Promises and Pitfalls of Black-Box Concept Learning Models
Anita Mahinpei, Justin Clark, Isaac Lage, Finale Doshi-Velez, Weiwei Pan
TL;DR
Prompted by the promise of interpretable decisions, the paper shows that soft concept representations in Concept Bottleneck Models and Concept Whitening leak information beyond predefined concepts, undermining interpretability. It systematically analyzes leakage under sequential training, latent-capacity augmentation, and decorrelation, with experiments on MNIST parity and synthetic datasets demonstrating that downstream predictors exploit leaked information. The study finds that existing mitigation strategies do not fully prevent entanglement and that hardening concepts can inadvertently still reveal data distribution.

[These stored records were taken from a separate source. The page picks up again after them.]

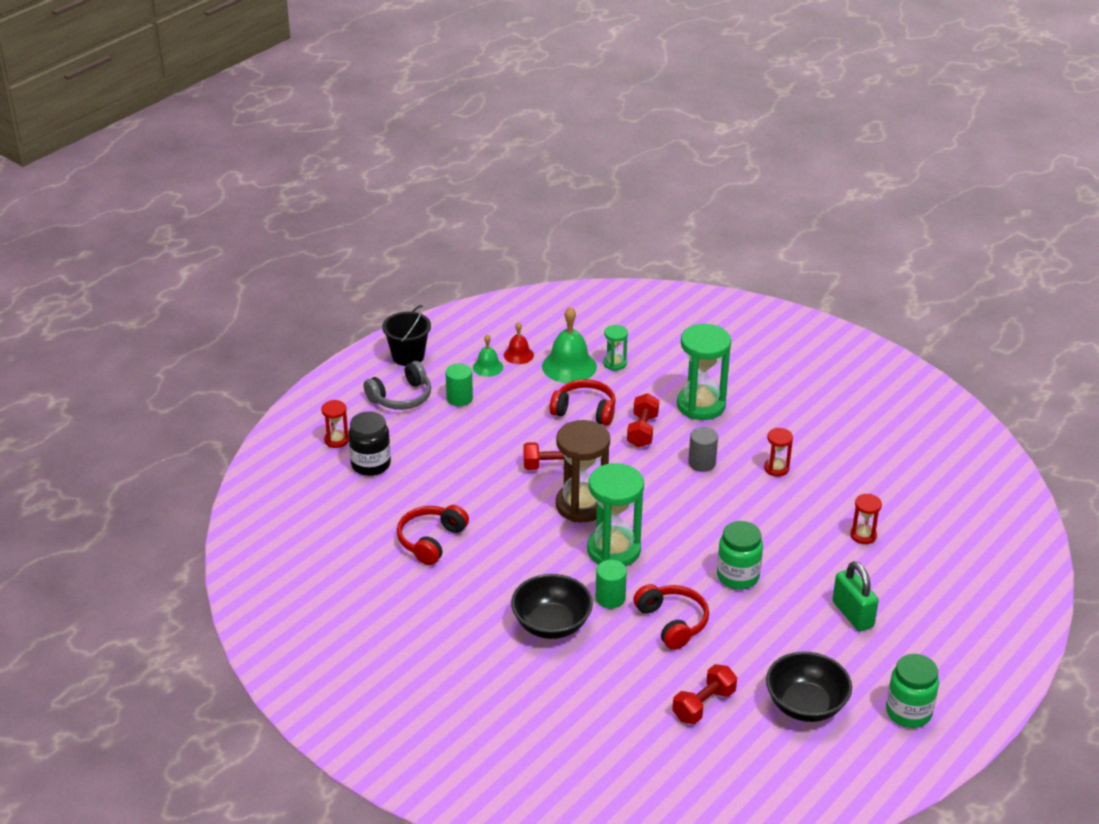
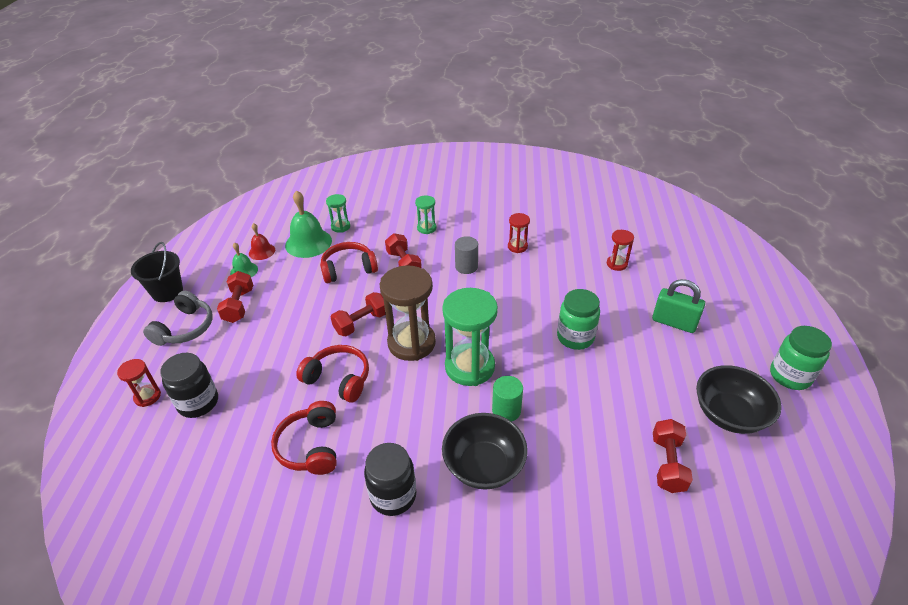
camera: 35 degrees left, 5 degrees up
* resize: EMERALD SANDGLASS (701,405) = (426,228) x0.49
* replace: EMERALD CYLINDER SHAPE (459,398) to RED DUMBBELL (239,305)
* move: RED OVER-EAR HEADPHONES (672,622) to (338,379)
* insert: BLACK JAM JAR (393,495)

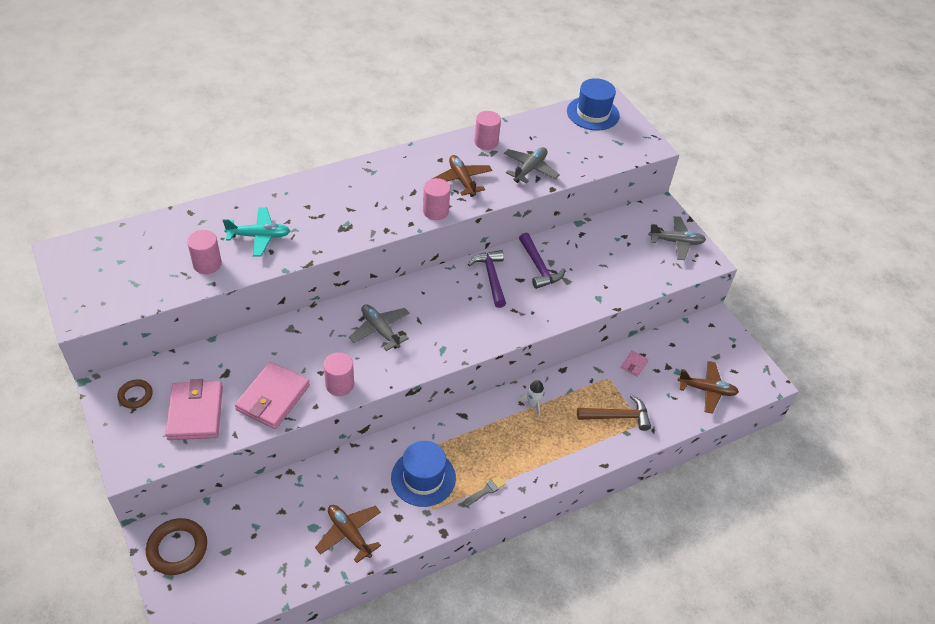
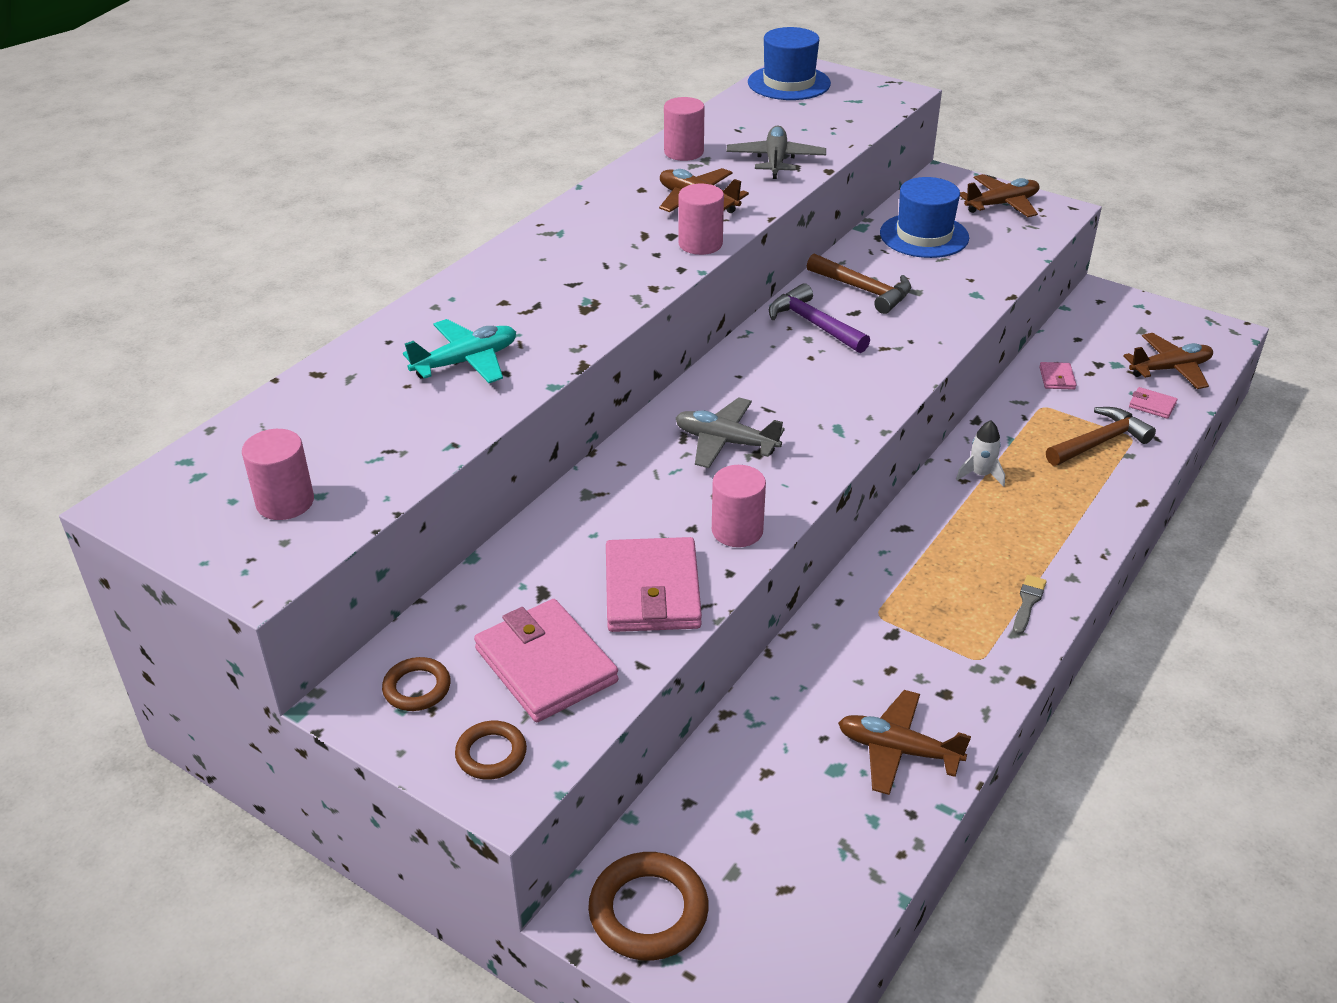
camera: 25 degrees left, 10 degrees down
* recolor: ASH-GREY PLANE (676,242) to BROWN PLANE (1001,204)
* move: PINK CYLINDER SHAPE (207,264) to (285,502)
* recolor: ROYAL PURPLE CLAW HAMMER (539,267) to BROWN CLAW HAMMER (864,290)
* move: ROYAL BLUE TOP HAT (423,478) to (924,236)
* insert: PINK CARD WALLET (1152,405)
* insert: BROWN TORUS (491,754)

It concludes with propositions for mitigating leakage via mutual-information-aware training, concept refinement guided by domain experts, and cautious interpretation of concept-based explanations.
Abstract
Machine learning models that incorporate concept learning as an intermediate step in their decision making process can match the performance of black-box predictive models while retaining the ability to explain outcomes in human understandable terms. However, we demonstrate that the concept representations learned by these models encode information beyond the pre-defined concepts, and that natural mitigation strategies do not fully work, rendering the interpretation of the downstream prediction misleading. We describe the mechanism underlying the information leakage and suggest recourse for mitigating its effects.